Acquisition Agreement

  • Kinross is purchasing 100% of the "Acquisition Properties" (see deal map) which sandwich the Great Bear project and cover a total of 2,637 hectares.
  • The consideration payable by GBR pursuant to the Acquisition is: (i) CAD$1,550,000 in cash, with CAD$1,250,000 due immediately on closing (Feb 22, 2023) and an additional CAD$300,000 due on the one-year anniversary of the closing date, and (ii) GBR issued to the Company a variable 1.5% - 2.5% NSR royalty on the Acquisition Properties (see New Royalties map).
  • BTU will maintain any existing third-party royalty buy-back rights in respect of the Acquisition Properties (see Royalty Buyback map).

Option Agreement

  • Kinross has the right to acquire an undivided 70% interest in the "Optioned Properties" (see deal map), covering a total of 16,410 hectares
  • Kinross is committed (whether they choose to drop the option or not) to making CAD$2,700,000 in expenditures on the Optioned Properties within 36 months of the effective date of the Agreement (Feb. 22, 2023)
  • Kinross must make a further CAD$2,000,000 of expenditures within 48 months of the effective date of the Agreement (a total of CAD$4,700,000) to acquire 70% interest
  • Upon exercise of the option the parties will form a joint venture agreement with BTU owning 30% of the project
  • If Kinross does not exercise the option within 48 months BTU will retain 100% of the Optioned Properties
  • BTU retains any underlying royalty buyback rights

Subscription Agreement

  • The Company has entered into a subscription agreement with Kinross for gross proceeds of approximately CAD$1,250,000 million in an arms-length private placement (the “Private Placement”) of its common shares (the “Common Shares”), comprised of 25,000,000 Common Shares at a purchase price of CAD$0.05 per Common Share.
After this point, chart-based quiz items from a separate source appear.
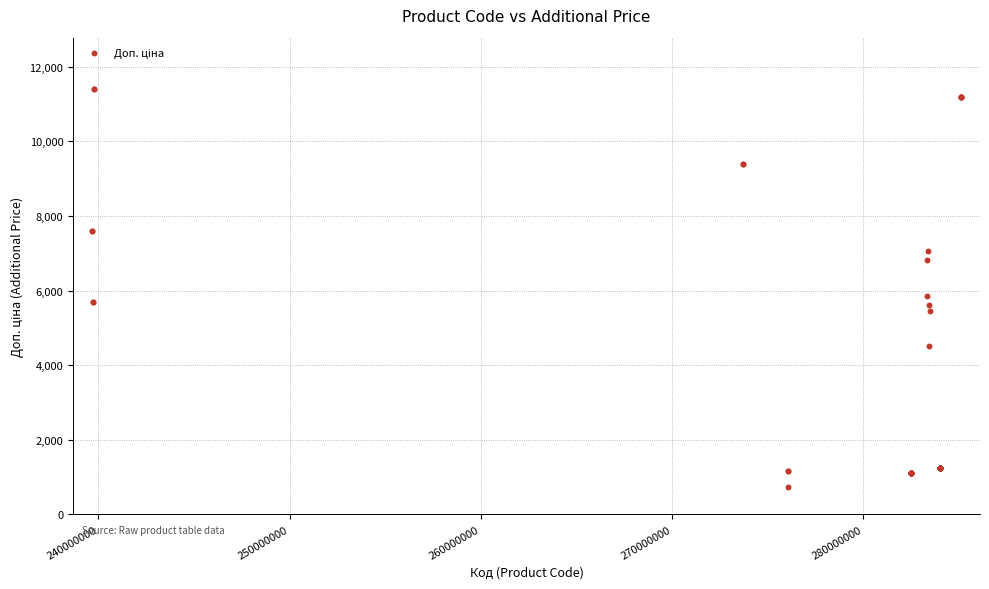

What Y value in the scatter plot is closest to 6078?

5843.9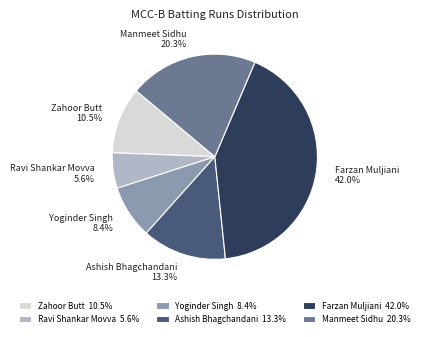

Is there any slice that represents more than half of the pie?

No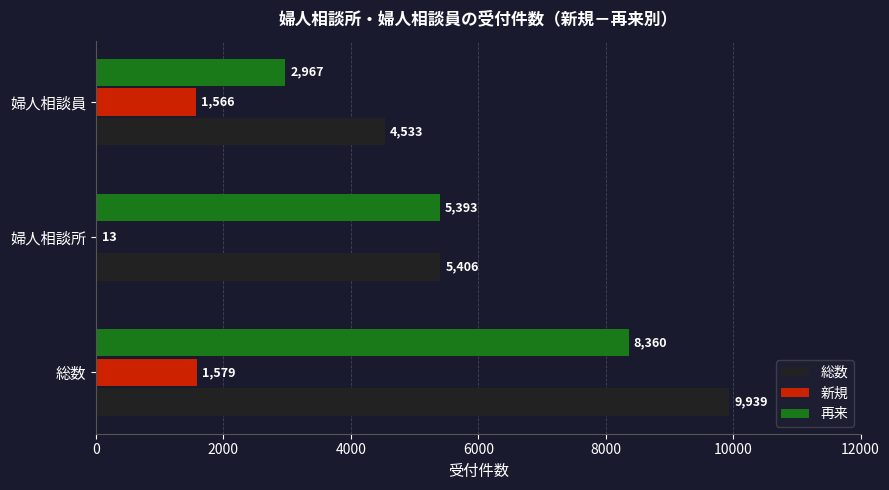

Between 総数 and 婦人相談員, which series saw the biggest shift?

総数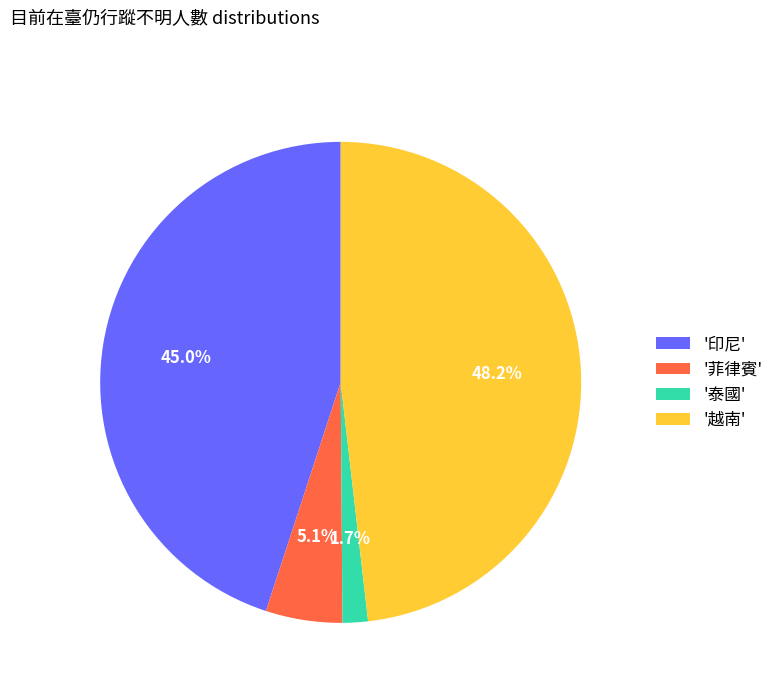

Which has a higher value, '印尼' or '泰國'?

'印尼'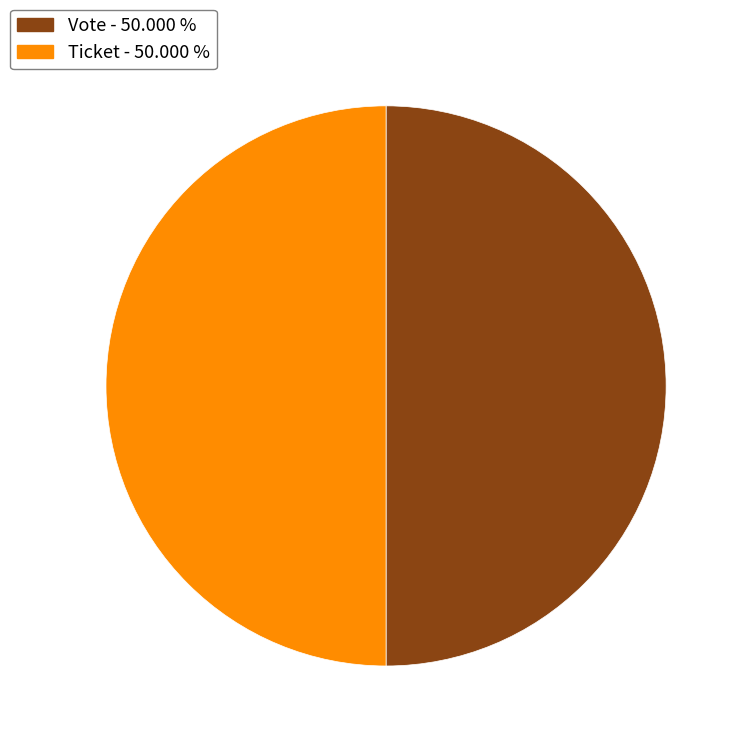

Count the number of slices in the pie.

2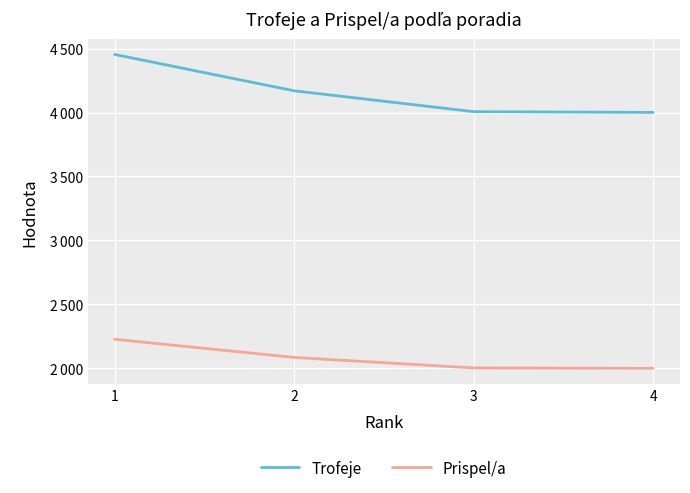

What is the sum of all Trofeje values?

16632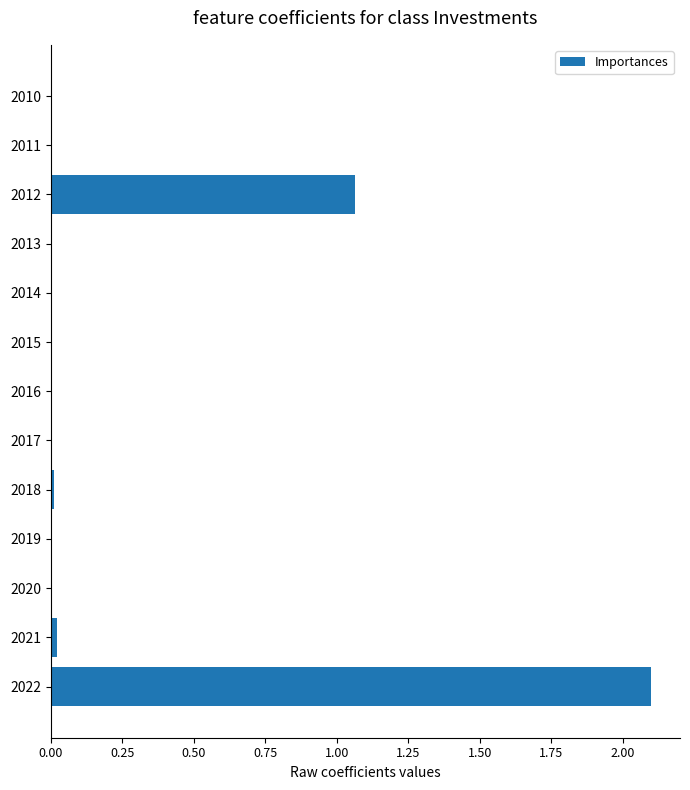

At which label is the value closest to 1?

2012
The net proceeds of the private placement will be used by the Company for investments, general and working capital purposes.
  • The Private Placement closed on February 22nd, 2023, subject to the satisfaction of customary closing conditions, including the final approval of the TSX Venture Exchange (the “TSX-V”). Kinross became an insider of the Company upon the closing of the Private Placement, and holds 25,000,000 Common Shares, representing 17.5% of the issued and outstanding Common Shares.
  • The Common Shares will have a hold period of four months and one day from the closing date of the Private Placement.